=== SUPPLIED RECORDS ===
◇ ◇ ◇

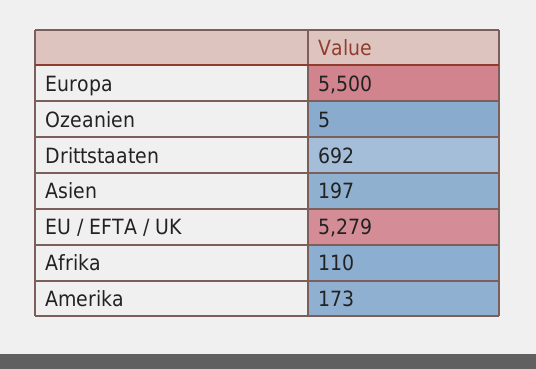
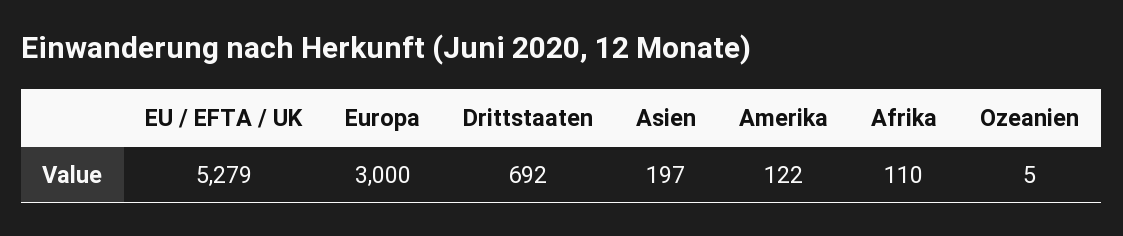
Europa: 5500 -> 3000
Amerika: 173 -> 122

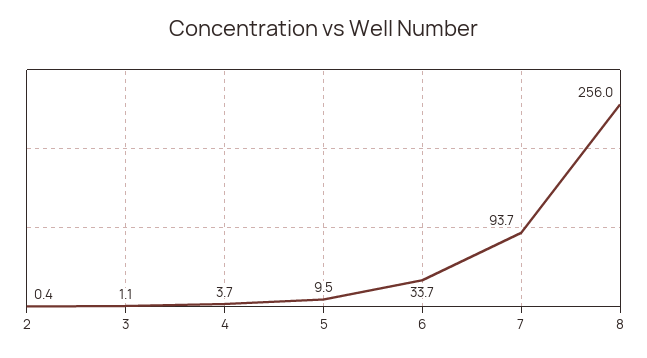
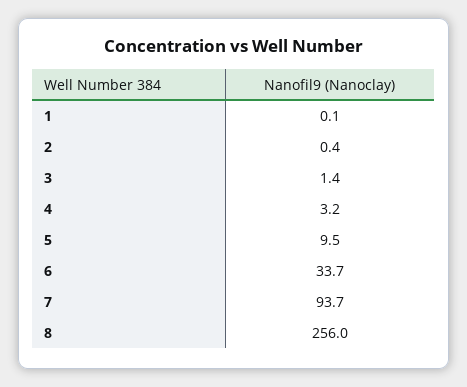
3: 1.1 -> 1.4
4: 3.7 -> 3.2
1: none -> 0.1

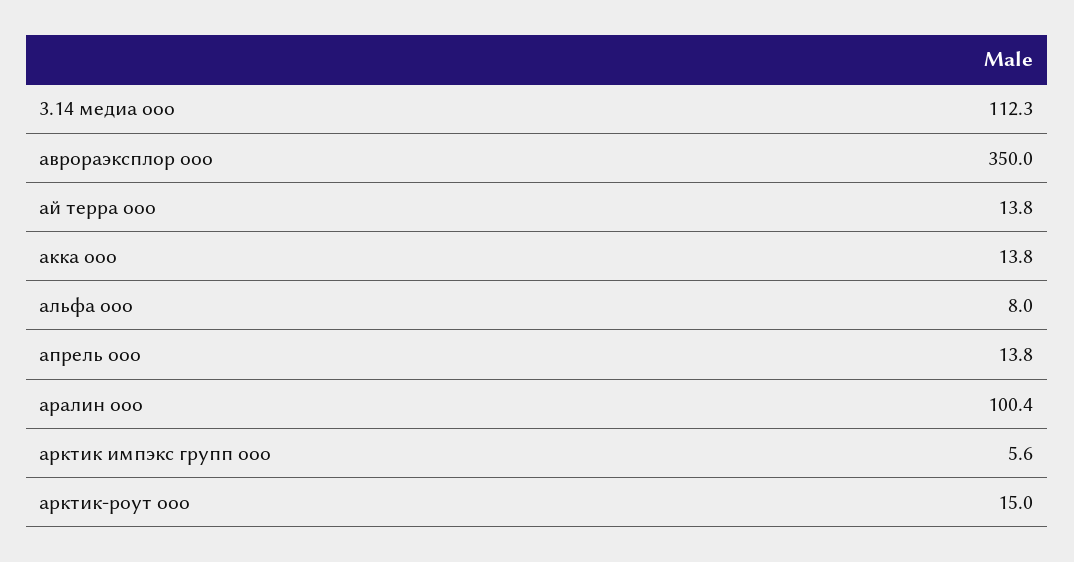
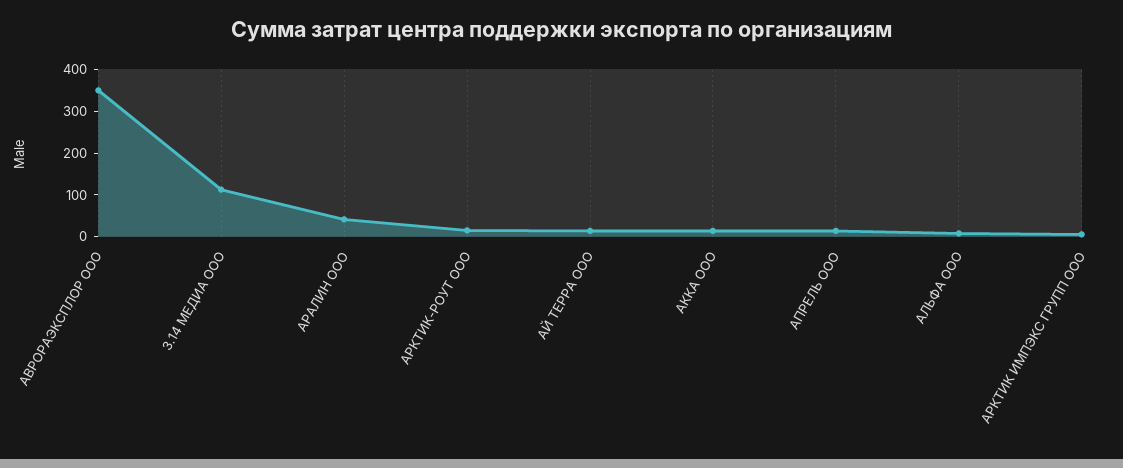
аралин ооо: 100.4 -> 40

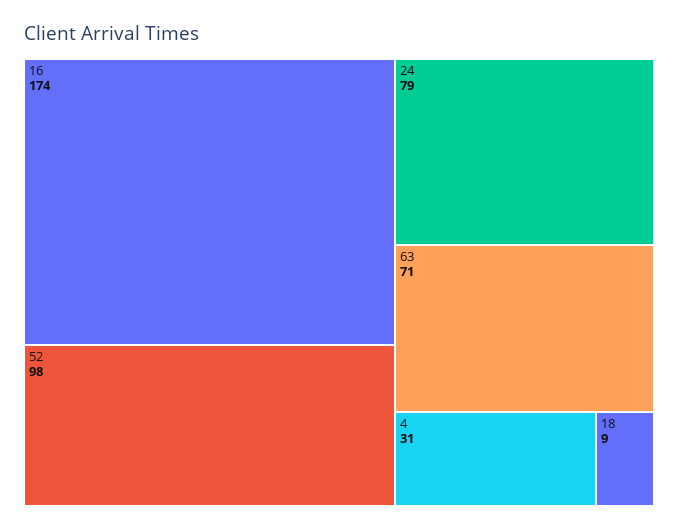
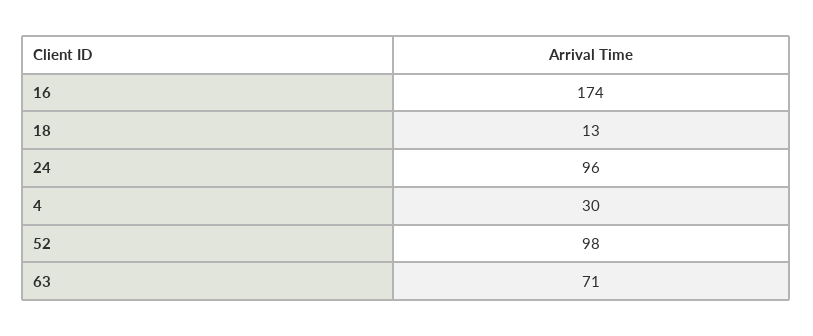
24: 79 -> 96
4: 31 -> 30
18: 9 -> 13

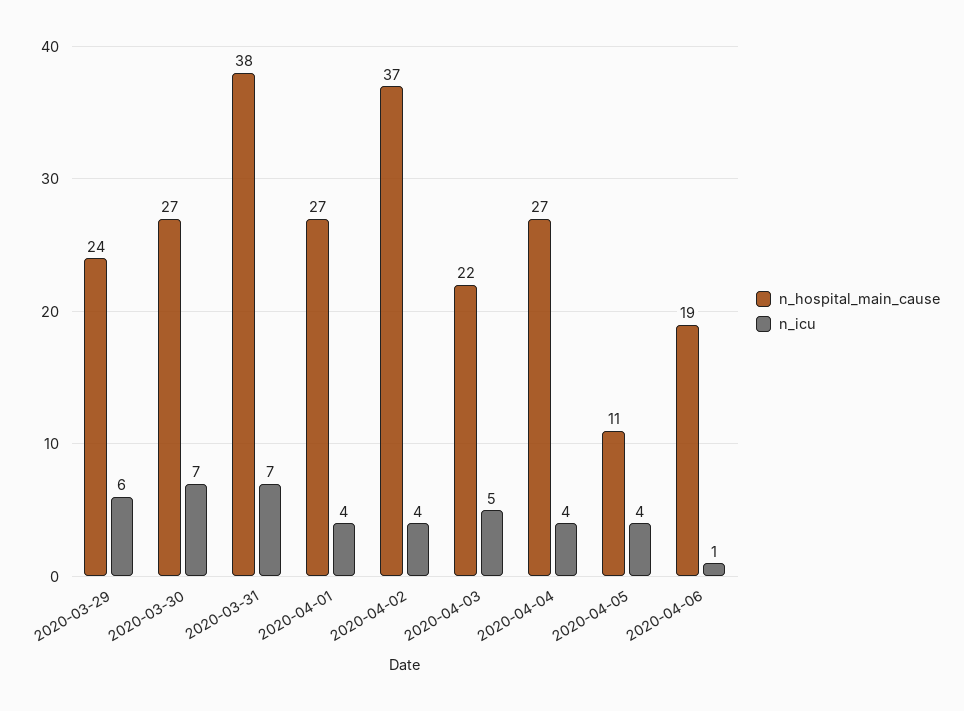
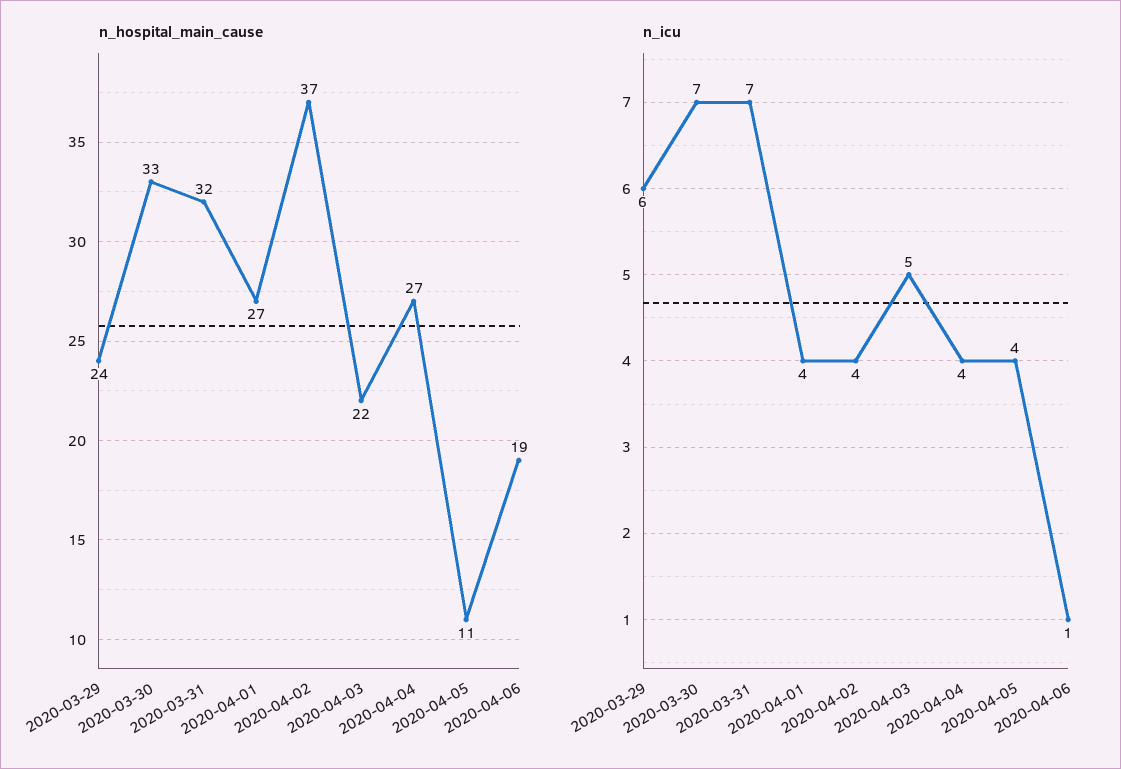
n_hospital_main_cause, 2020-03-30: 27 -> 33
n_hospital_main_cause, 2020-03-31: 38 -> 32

◇ ◇ ◇

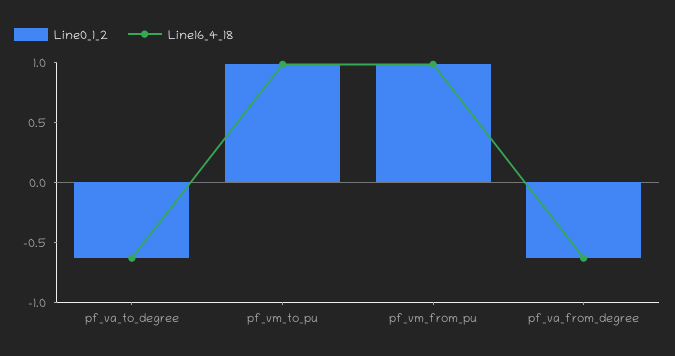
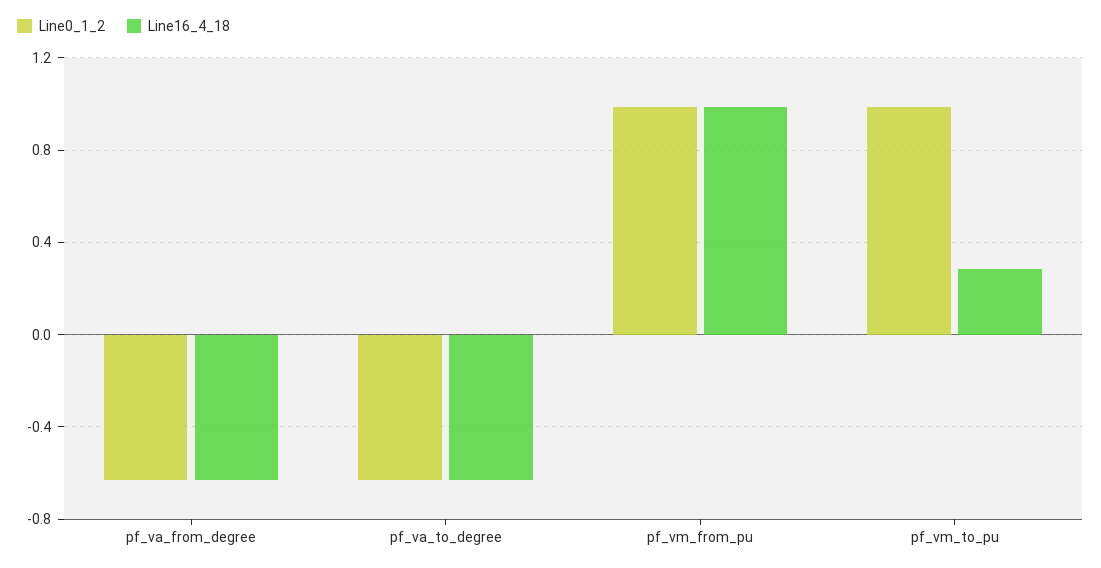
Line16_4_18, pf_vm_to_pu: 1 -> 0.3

◇ ◇ ◇

Once the line with "аралин ооо: 100.4 -> 40" is found above, print it and every line after it through the line with "n_hospital_main_cause, 2020-03-31: 38 -> 32", exactly. Pictures stay out.

=== WRITTEN RESPONSE ===
аралин ооо: 100.4 -> 40

24: 79 -> 96
4: 31 -> 30
18: 9 -> 13

n_hospital_main_cause, 2020-03-30: 27 -> 33
n_hospital_main_cause, 2020-03-31: 38 -> 32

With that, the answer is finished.